*Directions for this task*: Verbatim copy without images: return all of the data as it stands.

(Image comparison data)
☆ ☆ ☆ ☆ ☆ ☆ ☆
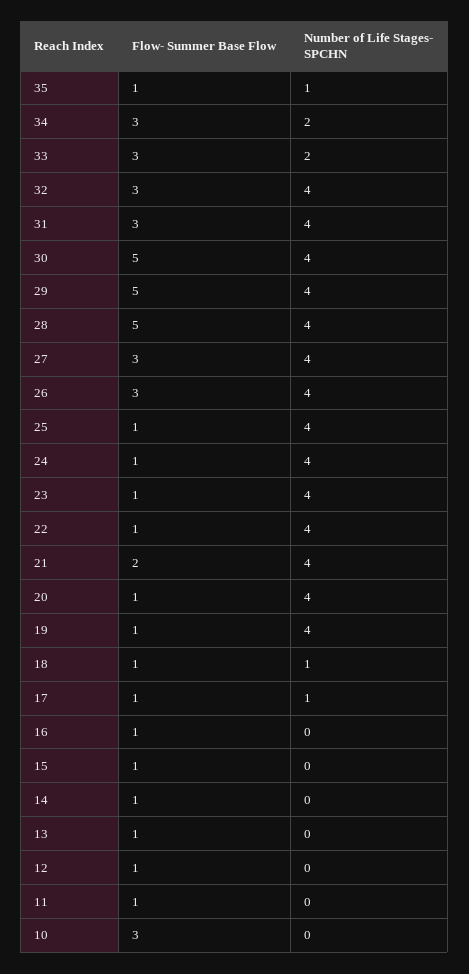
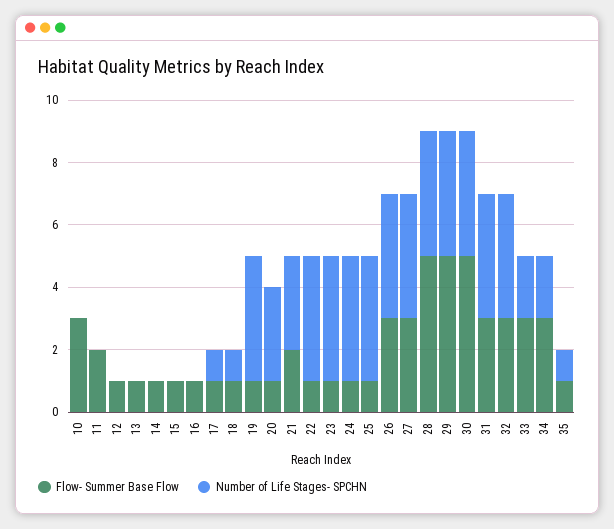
  {
    "Flow- Summer Base Flow": {
      "35": 1,
      "34": 3,
      "33": 3,
      "32": 3,
      "31": 3,
      "30": 5,
      "29": 5,
      "28": 5,
      "27": 3,
      "26": 3,
      "25": 1,
      "24": 1,
      "23": 1,
      "22": 1,
      "21": 2,
      "20": 1,
      "19": 1,
      "18": 1,
      "17": 1,
      "16": 1,
      "15": 1,
      "14": 1,
      "13": 1,
      "12": 1,
-     "11": 1,
+     "11": 2,
      "10": 3
    },
    "Number of Life Stages- SPCHN": {
      "35": 1,
      "34": 2,
      "33": 2,
      "32": 4,
      "31": 4,
      "30": 4,
      "29": 4,
      "28": 4,
      "27": 4,
      "26": 4,
      "25": 4,
      "24": 4,
      "23": 4,
      "22": 4,
-     "21": 4,
+     "21": 3,
-     "20": 4,
+     "20": 3,
      "19": 4,
      "18": 1,
      "17": 1,
      "16": 0,
      "15": 0,
      "14": 0,
      "13": 0,
      "12": 0,
      "11": 0,
      "10": 0
    }
  }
☆ ☆ ☆ ☆ ☆ ☆ ☆
*Exercise solution*:
  {
    "Flow- Summer Base Flow": {
      "35": 1,
      "34": 3,
      "33": 3,
      "32": 3,
      "31": 3,
      "30": 5,
      "29": 5,
      "28": 5,
      "27": 3,
      "26": 3,
      "25": 1,
      "24": 1,
      "23": 1,
      "22": 1,
      "21": 2,
      "20": 1,
      "19": 1,
      "18": 1,
      "17": 1,
      "16": 1,
      "15": 1,
      "14": 1,
      "13": 1,
      "12": 1,
-     "11": 1,
+     "11": 2,
      "10": 3
    },
    "Number of Life Stages- SPCHN": {
      "35": 1,
      "34": 2,
      "33": 2,
      "32": 4,
      "31": 4,
      "30": 4,
      "29": 4,
      "28": 4,
      "27": 4,
      "26": 4,
      "25": 4,
      "24": 4,
      "23": 4,
      "22": 4,
-     "21": 4,
+     "21": 3,
-     "20": 4,
+     "20": 3,
      "19": 4,
      "18": 1,
      "17": 1,
      "16": 0,
      "15": 0,
      "14": 0,
      "13": 0,
      "12": 0,
      "11": 0,
      "10": 0
    }
  }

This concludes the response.